31.5.17

 
Falha estrutural de caráter II


Começou com uma poeirinha que caía dos olhos e minava lágrimas secas de concreto, como se a própria tristeza se recusasse a lavar a porquice que a originara.

Depois eclodiram as múltiplas rachaduras que permeavam continuamente um lodo esverdeado para nos lembrar que nossas verdes e imaturas esperanças eram varizes prestes a explodir em bombas de trombose.

Mesmo o alicerce, onde depositamos todas as nossas fianças e confianças, tremulava mostrando que, no país onde tudo acaba em pizza, havíamos criado um monumento à la torre de Pisa.

Nossa ode à justiça resplandecia o ódio dos injustiçados.

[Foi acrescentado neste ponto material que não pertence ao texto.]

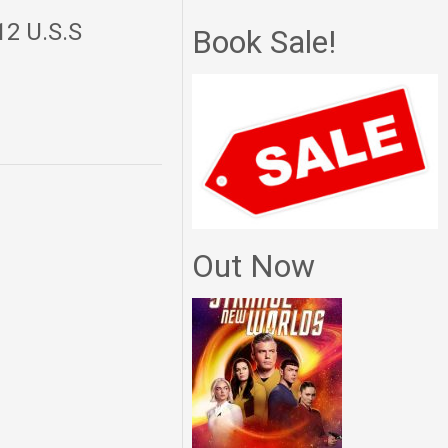
12 U.S.S
Book Sale!
Out Now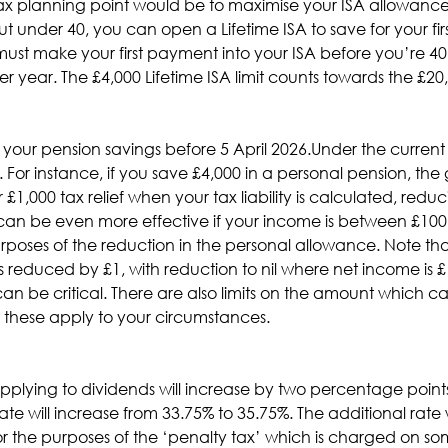
x planning point would be to maximise your ISA allowances 
ut under 40, you can open a Lifetime ISA to save for your fi
 must make your first payment into your ISA before you’re 
r year. The £4,000 Lifetime ISA limit counts towards the £20
 your pension savings before 5 April 2026.Under the current
 For instance, if you save £4,000 in a personal pension, the 
r £1,000 tax relief when your tax liability is calculated, red
 can be even more effective if your income is between £100
poses of the reduction in the personal allowance. Note that
 reduced by £1, with reduction to nil where net income is £12
can be critical. There are also limits on the amount which 
w these apply to your circumstances.
plying to dividends will increase by two percentage points o
ate will increase from 33.75% to 35.75%. The additional rat
 for the purposes of the ‘penalty tax’ which is charged on 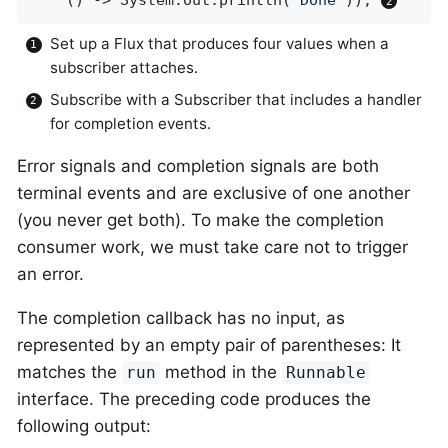
Set up a Flux that produces four values when a
subscriber attaches.
Subscribe with a Subscriber that includes a handler
for completion events.
Error signals and completion signals are both
terminal events and are exclusive of one another
(you never get both). To make the completion
consumer work, we must take care not to trigger
an error.
The completion callback has no input, as
represented by an empty pair of parentheses: It
matches the
method in the
run
Runnable
interface. The preceding code produces the
following output: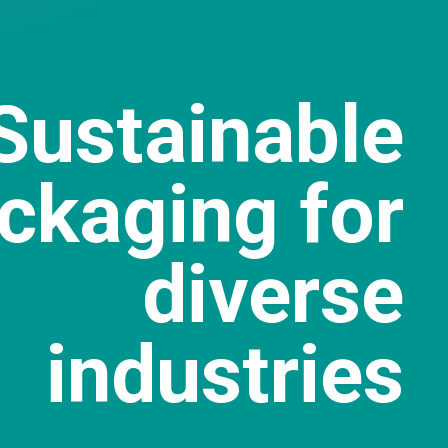
Sustainable
ckaging for
diverse
industries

Anos de trabalho buscando a perfeição e só conseguimos erigir um concreto armado que nunca nos amara e, pior, só se armava contra nós.

A queda seria breve.

Já a nossa queda, por mais alto que julgávamos ser, só provaria que um povo esculpido em falsas poses nunca teria posses.

Nem mesmo a de si.

2.5.17

 
Falha estrutural de caráter


Nós a construímos.

Ela ficou de pé.

Sólida e íntegra no seu concreto que resplandecia imponência e fé na humanidade.

Seria um ícone para toda a sociedade se espelhar.

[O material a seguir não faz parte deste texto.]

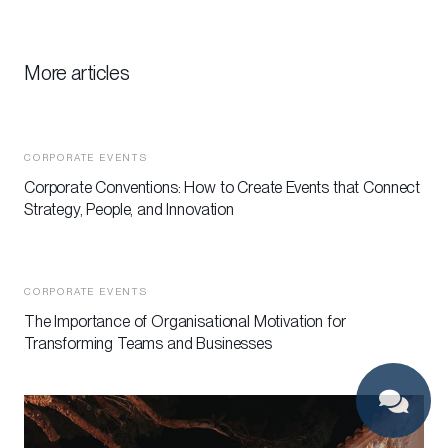
More articles
CORPORATE EVENTS
Corporate Conventions: How to Create Events that Connect
Strategy, People, and Innovation
CORPORATE EVENTS
The Importance of Organisational Motivation for
Transforming Teams and Businesses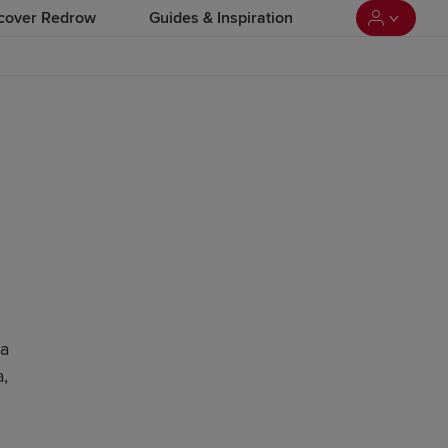
cover Redrow
Guides & Inspiration
 a
,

Foi o que de melhor poderíamos ter feito.

Era perfeita. Só faltava falar.

E falou.

De cara, uma reclamação: “xi, lá vêm os baianinhos me polir de novo”.

Achamos normal. Meses levando pequenas marteladas e sendo polida.

Então, disse que a vista não era boa. Que “o lugar não era privilegiado”. Justo o ponto mais alto da vila...

Mudamos 15 vezes. Na 15a, parou de reclamar.

Do local, pois agora se queixava dos que iam admirá-la. Sentia o “cheiro de enxofre que jorrava dos seus suores operários”. Distribuímos perfumes a todos.

Depois, praguejou contra o frio. Estátua tem frio? Duvidamos... Mas a enrolamos em cobertores.

Falou que estava com calor.

Que a comida era péssima.

Que ninguém era do seu nível.

Martelamos cada pedacinho dela até virar pó.

E juramos que jamais faríamos outra que fosse tão fiel a nós assim.